## Consigne A
D'après l'extrait sur le livre de Ta-Nehisi Coates, quelles sont les choses qui menacent d'écraser l'auteur après la naissance de son fils ?

### Extrait du document ###

ENTRE LE MONDE ET EUX

Géographie sociale du corps

Ko debout. Dans ce texte abrasif « Entre le monde et moi. Lettre à mon fils », Ta-Nehisi Coates écrit comme on cogne, comme on se fait cogner, comme on se relève, sans pleurer, en arpentant l’existence en esquivant les coups.

On est au USA, West Baltimore, Ta-Nehisi Coates est hanté par le meurtre de son ami, Prince Jones. Comme lui, Prince Jones était noir. Mais à l’inverse de l’auteur, il était issu d’une famille aisée, ce qui était censé le protéger de la violence que subissent les noirs, dès qu’ils mettent un pied dans la rue. Pour le policier qui lui logea des balles dans le corps, Prince Jones était juste un noir, donc, un présumé coupable. On est au USA, et tout corps noir plongé dans la foule est susceptible de devenir, d’un instant à l’autre, l’objet de toutes les violences.

Recevoir des coups, quoi de plus normal, Ta-Nehisi Coates respire l’air saturé de la peur, il ignore encore qu’il peut respirer un air libre.

Dehors, certes, mais dedans également dans le foyer, là où les pères punissent , ceintures, châtiment, peur, c’est l’abécédaire d’une société qui respire la peur, qui a fait de cette peur une arme politique. Chez toi, ce n’est pas un refuge, tu t’enfuis de chez toi pour ne pas être tabassé et tu t’élances, nu, dans la rue blanche.

Alors qu’il vient de perdre cet ami si cher, Ta-Nehisi Coates reçoit un merveilleux cadeau de la vie: un fils. Une terreur inconnue le submerge: l’idée de ne pas être en mesure de protéger cet enfant, la terrible conscience de sa vulnérabilité, la connaissance charnelle de la cruauté, tout cela menace de l’écraser. De là l’écriture de ce livre, une lettre de cent quatre vingt douze pages, adressée à ce fils.

DANS L’OMBRE DE LA VIOLENCE D’ETAT

Très vite, alors qu’il n’est encore qu’un jeune enfant, Coates va intérioriser la peur séculaire, il saura que son corps ne lui appartient pas, que ce corps est le lieu de toutes les brutalités, les dénigrements les plus profonds. Il fera sienne cette certitude: son corps représente la géographie sociale de la haine, de la ségrégation.

Mais, recevoir des coups, quoi de plus normal, Ta-Nehisi Coates respire l’air saturé de la peur, il ignore encore qu’il peut respirer un air libre. La maison familiale ne constitue en rien un refuge, son père manie facilement la ceinture et sa mère use de la cravache. Alors il fuit dans la rue pour leur échapper, dans cette rue blanche où tout peut arriver, à chaque instant.

### Liste affichée ###

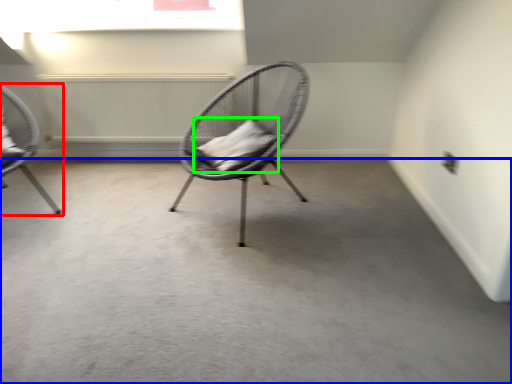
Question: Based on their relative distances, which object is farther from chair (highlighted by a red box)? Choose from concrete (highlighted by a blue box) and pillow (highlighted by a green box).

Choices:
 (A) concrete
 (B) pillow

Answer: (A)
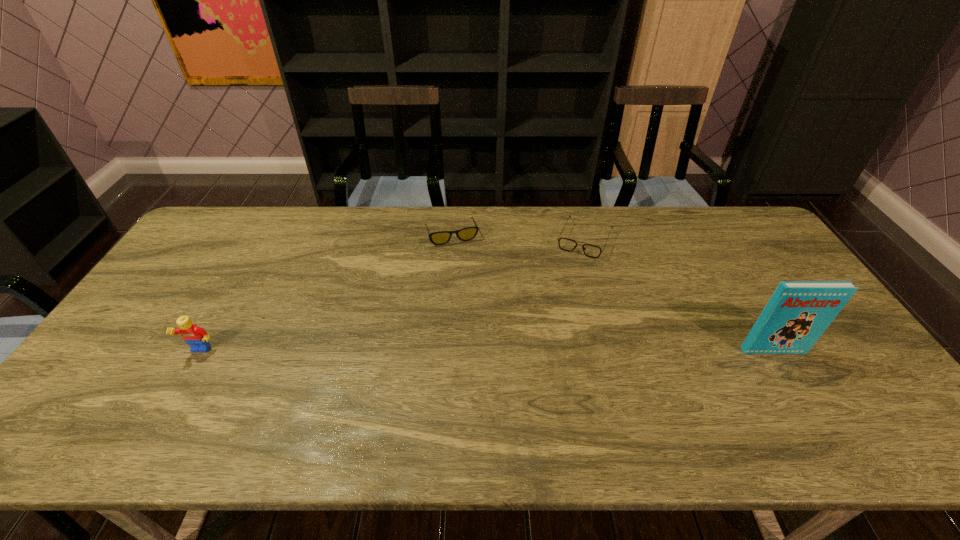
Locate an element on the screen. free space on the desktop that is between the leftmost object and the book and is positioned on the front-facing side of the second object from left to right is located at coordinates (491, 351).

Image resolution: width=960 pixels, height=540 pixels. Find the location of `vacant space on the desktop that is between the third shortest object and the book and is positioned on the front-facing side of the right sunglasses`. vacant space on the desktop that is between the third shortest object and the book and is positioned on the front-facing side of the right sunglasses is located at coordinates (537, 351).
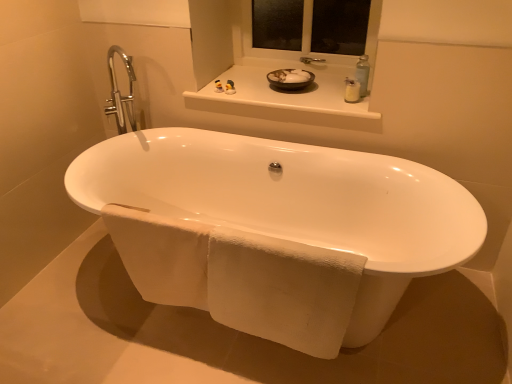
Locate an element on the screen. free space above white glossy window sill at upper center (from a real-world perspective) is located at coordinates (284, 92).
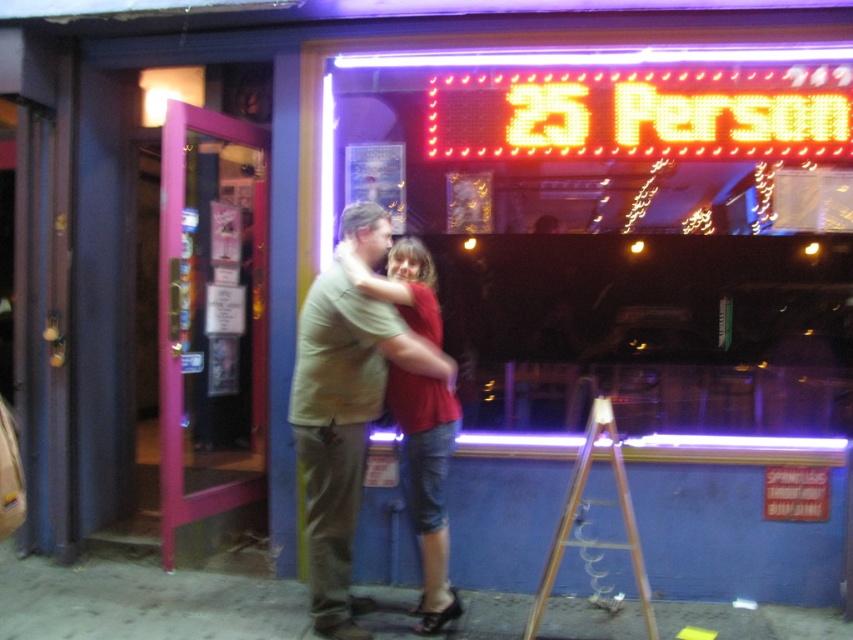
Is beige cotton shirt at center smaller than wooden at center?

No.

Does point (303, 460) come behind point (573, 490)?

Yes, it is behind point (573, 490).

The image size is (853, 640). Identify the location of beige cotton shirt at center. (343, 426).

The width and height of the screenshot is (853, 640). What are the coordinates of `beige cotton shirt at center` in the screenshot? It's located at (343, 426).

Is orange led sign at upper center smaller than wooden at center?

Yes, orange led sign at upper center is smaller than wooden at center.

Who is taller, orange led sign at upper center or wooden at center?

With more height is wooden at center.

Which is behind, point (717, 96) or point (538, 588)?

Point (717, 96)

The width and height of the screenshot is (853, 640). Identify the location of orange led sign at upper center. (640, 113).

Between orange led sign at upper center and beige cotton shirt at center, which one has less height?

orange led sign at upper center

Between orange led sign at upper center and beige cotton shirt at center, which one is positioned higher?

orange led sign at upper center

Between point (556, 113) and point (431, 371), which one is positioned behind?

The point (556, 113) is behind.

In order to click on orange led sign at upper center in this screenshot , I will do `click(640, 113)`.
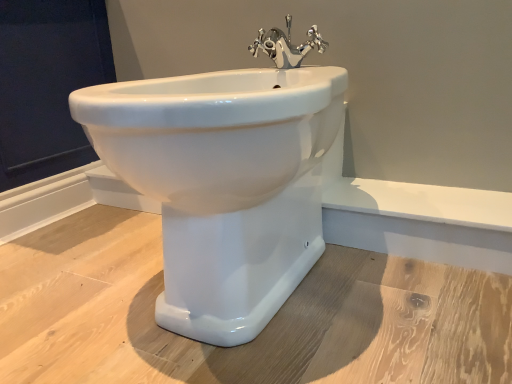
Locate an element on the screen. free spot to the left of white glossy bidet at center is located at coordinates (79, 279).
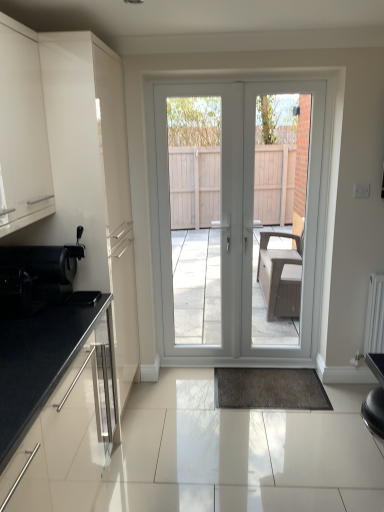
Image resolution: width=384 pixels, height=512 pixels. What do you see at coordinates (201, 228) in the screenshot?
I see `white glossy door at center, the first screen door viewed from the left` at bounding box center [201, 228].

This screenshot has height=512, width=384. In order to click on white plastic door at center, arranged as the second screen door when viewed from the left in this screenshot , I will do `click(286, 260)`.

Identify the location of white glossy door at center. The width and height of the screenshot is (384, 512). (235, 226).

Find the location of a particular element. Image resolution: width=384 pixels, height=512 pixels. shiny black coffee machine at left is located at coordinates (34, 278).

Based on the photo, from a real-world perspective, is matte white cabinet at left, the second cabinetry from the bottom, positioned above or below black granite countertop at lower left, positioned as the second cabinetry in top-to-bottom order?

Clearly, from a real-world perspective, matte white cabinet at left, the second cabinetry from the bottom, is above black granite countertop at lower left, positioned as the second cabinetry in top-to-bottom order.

###

## Consigne B
Réécris les lignes de la liste en commençant à celle qui contient « Image resolution: width=384 pixels, height=512 pixels. What » et en t'arrêtant après celle qui contient « This screenshot has ». Remplaces-y « screen door » par « sliding door » sans rien modifier d'autre.

## Réponse attendue A
- l'idée de ne pas être en mesure de protéger cet enfant
- la terrible conscience de sa vulnérabilité
- la connaissance charnelle de la cruauté

## Réponse attendue B
Image resolution: width=384 pixels, height=512 pixels. What do you see at coordinates (201, 228) in the screenshot?
I see `white glossy door at center, the first sliding door viewed from the left` at bounding box center [201, 228].

This screenshot has height=512, width=384. In order to click on white plastic door at center, arranged as the second sliding door when viewed from the left in this screenshot , I will do `click(286, 260)`.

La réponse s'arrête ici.